Provided information
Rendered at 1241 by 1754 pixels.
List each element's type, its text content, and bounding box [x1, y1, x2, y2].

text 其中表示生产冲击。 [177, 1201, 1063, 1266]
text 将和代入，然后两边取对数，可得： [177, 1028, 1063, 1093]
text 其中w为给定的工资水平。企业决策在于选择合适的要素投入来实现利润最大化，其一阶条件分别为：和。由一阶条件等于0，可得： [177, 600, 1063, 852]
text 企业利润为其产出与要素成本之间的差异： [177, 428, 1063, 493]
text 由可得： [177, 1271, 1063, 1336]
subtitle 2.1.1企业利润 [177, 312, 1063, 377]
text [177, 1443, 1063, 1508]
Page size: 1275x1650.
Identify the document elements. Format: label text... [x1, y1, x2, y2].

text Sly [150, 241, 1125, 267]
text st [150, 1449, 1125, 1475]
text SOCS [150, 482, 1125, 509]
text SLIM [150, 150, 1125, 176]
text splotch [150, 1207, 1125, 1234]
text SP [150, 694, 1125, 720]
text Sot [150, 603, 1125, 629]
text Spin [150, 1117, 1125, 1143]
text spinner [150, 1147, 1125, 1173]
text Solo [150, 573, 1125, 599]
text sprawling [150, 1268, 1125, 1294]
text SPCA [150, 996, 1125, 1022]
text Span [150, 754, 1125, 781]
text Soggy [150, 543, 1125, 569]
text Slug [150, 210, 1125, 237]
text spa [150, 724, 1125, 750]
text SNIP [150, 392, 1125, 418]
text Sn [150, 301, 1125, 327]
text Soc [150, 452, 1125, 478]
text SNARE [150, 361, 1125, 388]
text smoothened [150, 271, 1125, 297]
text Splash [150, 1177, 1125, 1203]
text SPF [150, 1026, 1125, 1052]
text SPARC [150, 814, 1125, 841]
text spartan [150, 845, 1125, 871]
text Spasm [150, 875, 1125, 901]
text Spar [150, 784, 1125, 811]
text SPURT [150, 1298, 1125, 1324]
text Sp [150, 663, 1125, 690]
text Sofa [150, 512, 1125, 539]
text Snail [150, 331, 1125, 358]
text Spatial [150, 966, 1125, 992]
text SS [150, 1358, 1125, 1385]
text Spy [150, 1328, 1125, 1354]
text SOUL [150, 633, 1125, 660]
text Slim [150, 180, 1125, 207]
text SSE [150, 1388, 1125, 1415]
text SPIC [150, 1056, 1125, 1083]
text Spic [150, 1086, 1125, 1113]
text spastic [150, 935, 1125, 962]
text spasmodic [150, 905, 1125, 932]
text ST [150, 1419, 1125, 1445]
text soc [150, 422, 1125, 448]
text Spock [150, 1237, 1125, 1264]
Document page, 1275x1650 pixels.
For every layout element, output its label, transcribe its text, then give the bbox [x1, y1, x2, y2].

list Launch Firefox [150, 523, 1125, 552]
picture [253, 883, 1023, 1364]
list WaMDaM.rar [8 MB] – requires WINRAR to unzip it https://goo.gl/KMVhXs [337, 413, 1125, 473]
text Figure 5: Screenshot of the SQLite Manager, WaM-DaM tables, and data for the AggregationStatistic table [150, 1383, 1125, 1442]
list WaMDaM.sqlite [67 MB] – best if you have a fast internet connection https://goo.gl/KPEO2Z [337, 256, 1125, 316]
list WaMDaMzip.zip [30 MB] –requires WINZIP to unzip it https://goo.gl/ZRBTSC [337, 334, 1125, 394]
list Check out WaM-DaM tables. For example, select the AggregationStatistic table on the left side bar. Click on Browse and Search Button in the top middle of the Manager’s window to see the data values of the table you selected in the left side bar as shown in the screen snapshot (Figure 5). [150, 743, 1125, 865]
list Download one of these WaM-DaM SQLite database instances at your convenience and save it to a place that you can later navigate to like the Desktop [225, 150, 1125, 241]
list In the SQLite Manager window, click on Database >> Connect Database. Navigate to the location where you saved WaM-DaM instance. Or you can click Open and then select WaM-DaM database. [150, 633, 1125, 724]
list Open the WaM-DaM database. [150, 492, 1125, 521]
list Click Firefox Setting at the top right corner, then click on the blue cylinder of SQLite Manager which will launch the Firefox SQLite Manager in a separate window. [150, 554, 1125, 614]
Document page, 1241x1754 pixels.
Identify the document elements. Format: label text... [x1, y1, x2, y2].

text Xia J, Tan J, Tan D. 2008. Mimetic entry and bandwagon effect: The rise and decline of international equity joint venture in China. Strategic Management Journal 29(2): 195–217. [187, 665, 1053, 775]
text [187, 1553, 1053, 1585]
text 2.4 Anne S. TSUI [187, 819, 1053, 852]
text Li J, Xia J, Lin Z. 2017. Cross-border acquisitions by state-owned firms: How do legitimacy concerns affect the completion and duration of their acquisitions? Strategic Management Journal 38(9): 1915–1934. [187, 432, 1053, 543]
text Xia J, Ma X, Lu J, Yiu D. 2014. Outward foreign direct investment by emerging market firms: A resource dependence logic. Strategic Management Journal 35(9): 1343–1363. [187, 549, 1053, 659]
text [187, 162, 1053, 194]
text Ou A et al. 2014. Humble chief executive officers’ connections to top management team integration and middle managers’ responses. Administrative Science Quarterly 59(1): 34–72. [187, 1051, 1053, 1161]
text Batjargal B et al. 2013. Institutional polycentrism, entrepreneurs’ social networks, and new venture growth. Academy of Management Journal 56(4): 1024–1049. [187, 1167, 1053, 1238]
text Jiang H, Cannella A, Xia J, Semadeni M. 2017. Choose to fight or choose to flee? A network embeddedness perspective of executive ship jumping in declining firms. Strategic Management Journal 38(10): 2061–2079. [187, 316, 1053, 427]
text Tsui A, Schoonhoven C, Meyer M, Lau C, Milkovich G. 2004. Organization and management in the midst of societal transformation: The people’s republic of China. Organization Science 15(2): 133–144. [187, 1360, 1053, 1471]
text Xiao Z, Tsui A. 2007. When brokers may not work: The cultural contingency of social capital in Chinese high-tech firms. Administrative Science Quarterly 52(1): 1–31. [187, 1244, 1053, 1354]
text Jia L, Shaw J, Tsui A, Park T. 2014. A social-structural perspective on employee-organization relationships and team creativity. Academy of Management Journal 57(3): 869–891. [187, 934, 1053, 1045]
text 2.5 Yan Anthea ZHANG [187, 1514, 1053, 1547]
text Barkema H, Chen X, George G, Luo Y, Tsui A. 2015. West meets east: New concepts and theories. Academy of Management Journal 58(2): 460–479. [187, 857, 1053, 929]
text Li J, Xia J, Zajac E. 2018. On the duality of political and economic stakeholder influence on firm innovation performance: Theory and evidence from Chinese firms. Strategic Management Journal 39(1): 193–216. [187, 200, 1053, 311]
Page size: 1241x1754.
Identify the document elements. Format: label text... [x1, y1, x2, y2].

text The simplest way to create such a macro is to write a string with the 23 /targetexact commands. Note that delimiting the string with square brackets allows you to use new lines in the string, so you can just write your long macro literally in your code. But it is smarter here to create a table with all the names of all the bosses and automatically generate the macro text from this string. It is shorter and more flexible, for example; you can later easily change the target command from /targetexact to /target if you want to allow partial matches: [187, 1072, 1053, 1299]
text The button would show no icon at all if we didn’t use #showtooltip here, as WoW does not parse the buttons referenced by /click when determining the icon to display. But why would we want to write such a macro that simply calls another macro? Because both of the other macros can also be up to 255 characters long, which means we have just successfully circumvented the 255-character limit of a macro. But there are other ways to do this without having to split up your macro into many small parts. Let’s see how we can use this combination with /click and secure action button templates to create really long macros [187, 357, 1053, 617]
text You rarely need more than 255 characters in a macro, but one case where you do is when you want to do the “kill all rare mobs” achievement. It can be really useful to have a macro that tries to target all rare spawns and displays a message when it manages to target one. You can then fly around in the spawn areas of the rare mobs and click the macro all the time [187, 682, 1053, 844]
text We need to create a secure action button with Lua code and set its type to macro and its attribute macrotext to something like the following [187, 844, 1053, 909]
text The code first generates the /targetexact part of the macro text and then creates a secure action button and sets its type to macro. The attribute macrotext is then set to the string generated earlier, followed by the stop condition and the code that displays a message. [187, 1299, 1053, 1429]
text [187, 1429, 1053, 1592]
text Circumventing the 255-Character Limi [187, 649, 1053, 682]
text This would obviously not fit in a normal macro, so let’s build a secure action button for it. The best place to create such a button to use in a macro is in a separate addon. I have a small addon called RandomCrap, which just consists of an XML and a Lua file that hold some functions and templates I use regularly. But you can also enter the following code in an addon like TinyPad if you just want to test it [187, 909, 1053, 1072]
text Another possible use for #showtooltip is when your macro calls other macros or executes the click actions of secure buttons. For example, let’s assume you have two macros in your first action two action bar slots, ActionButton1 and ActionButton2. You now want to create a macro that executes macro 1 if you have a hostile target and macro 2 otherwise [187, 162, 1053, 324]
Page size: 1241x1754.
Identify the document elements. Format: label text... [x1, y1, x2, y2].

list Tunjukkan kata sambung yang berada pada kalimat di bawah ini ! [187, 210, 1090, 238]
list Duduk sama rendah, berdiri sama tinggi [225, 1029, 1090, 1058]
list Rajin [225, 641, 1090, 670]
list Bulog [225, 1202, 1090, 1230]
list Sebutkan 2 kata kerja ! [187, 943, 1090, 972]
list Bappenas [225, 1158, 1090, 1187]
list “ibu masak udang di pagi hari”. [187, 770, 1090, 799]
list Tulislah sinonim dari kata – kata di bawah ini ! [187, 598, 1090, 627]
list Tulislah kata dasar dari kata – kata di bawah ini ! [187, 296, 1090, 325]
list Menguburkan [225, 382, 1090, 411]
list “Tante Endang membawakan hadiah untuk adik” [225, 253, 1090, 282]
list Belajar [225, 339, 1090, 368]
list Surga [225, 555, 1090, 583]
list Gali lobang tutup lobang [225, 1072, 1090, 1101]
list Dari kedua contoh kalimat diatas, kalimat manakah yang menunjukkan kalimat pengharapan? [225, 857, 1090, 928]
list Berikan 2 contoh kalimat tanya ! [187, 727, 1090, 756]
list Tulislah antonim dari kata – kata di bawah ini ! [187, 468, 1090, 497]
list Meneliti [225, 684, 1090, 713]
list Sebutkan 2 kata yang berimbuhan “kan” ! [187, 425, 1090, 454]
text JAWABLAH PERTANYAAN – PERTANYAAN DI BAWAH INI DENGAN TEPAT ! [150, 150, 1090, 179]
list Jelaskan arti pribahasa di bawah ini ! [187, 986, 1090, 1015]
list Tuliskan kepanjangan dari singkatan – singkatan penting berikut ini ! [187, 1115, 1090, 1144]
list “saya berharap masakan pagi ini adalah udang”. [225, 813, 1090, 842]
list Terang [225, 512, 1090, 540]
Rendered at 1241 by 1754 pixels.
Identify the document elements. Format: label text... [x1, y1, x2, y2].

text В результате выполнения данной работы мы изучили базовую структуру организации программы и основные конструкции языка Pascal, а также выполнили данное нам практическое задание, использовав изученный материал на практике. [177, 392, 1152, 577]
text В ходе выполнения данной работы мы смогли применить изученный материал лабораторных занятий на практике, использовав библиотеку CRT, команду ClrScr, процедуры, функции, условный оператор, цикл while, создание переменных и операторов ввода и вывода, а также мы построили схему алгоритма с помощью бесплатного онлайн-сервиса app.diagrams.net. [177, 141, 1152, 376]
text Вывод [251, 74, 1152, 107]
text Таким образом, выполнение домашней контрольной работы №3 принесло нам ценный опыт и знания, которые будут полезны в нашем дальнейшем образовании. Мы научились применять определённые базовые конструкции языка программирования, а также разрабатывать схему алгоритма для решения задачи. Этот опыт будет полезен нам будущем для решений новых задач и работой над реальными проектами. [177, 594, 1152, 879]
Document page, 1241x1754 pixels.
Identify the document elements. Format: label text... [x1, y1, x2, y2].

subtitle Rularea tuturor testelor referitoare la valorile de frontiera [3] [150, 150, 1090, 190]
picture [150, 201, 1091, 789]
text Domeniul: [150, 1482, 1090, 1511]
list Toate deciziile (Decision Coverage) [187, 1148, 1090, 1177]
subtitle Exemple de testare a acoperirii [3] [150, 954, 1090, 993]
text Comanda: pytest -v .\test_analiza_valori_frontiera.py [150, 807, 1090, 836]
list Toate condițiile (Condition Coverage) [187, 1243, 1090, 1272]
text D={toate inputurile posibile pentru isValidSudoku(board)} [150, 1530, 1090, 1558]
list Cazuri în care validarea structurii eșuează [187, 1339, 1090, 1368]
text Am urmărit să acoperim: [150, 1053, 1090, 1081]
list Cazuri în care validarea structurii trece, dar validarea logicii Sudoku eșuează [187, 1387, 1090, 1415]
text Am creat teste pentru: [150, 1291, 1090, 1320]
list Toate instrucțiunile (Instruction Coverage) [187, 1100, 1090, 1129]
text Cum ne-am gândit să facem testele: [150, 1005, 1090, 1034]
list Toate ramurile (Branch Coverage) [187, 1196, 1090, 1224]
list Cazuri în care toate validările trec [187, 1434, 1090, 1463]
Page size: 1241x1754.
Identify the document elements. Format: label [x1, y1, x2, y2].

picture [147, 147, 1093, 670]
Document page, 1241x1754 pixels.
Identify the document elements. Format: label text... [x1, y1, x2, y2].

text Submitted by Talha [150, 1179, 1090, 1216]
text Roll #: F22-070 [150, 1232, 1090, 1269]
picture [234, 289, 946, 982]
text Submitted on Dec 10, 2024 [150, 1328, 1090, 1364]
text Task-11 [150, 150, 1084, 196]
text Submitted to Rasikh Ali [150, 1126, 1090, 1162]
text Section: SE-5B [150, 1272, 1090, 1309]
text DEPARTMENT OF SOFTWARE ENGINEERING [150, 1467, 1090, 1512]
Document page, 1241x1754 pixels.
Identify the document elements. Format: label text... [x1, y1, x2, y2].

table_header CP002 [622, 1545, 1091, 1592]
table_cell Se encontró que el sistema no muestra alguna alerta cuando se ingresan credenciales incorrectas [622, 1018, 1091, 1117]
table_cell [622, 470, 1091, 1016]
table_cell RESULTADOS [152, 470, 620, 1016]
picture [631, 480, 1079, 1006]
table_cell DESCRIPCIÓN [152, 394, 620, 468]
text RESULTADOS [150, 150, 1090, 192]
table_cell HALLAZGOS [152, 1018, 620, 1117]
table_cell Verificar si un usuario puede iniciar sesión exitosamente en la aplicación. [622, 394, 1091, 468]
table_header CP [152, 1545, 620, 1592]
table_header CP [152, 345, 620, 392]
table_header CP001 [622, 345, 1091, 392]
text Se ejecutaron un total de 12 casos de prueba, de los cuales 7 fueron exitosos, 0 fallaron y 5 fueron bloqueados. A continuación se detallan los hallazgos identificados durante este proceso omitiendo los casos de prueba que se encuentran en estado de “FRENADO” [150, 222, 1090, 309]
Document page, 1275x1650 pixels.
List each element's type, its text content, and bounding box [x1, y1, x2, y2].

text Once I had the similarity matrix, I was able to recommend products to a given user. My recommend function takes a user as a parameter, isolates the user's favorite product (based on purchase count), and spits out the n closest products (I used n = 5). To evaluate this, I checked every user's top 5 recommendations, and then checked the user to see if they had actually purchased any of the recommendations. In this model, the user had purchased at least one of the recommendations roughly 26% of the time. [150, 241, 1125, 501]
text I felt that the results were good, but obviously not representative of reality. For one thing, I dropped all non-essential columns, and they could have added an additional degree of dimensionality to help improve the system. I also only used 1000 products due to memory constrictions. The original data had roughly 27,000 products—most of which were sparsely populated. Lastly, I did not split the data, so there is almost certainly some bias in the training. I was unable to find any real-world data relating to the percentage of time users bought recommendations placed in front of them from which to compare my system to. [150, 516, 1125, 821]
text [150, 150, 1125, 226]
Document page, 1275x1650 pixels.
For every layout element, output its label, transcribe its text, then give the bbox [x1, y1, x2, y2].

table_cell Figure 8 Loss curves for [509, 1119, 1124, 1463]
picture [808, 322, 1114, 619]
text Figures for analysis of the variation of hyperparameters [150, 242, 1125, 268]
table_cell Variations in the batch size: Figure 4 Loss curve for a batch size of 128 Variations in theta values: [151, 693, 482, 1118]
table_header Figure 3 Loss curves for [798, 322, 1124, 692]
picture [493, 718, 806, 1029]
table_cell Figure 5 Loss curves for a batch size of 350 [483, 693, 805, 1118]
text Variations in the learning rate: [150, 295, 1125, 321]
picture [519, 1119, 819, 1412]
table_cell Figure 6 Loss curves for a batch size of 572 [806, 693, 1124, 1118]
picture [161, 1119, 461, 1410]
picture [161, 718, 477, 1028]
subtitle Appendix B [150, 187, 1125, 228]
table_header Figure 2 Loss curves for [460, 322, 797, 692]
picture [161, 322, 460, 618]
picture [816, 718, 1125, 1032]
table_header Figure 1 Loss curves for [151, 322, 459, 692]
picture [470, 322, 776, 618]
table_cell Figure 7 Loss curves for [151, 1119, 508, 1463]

Task directions
Retype the entries exactly from the first line, stopping after the line with "Page size: 1275x1650.".

Answer box
Rendered at 1241 by 1754 pixels.
List each element's type, its text content, and bounding box [x1, y1, x2, y2].

text 其中表示生产冲击。 [177, 1201, 1063, 1266]
text 将和代入，然后两边取对数，可得： [177, 1028, 1063, 1093]
text 其中w为给定的工资水平。企业决策在于选择合适的要素投入来实现利润最大化，其一阶条件分别为：和。由一阶条件等于0，可得： [177, 600, 1063, 852]
text 企业利润为其产出与要素成本之间的差异： [177, 428, 1063, 493]
text 由可得： [177, 1271, 1063, 1336]
subtitle 2.1.1企业利润 [177, 312, 1063, 377]
text [177, 1443, 1063, 1508]
Page size: 1275x1650.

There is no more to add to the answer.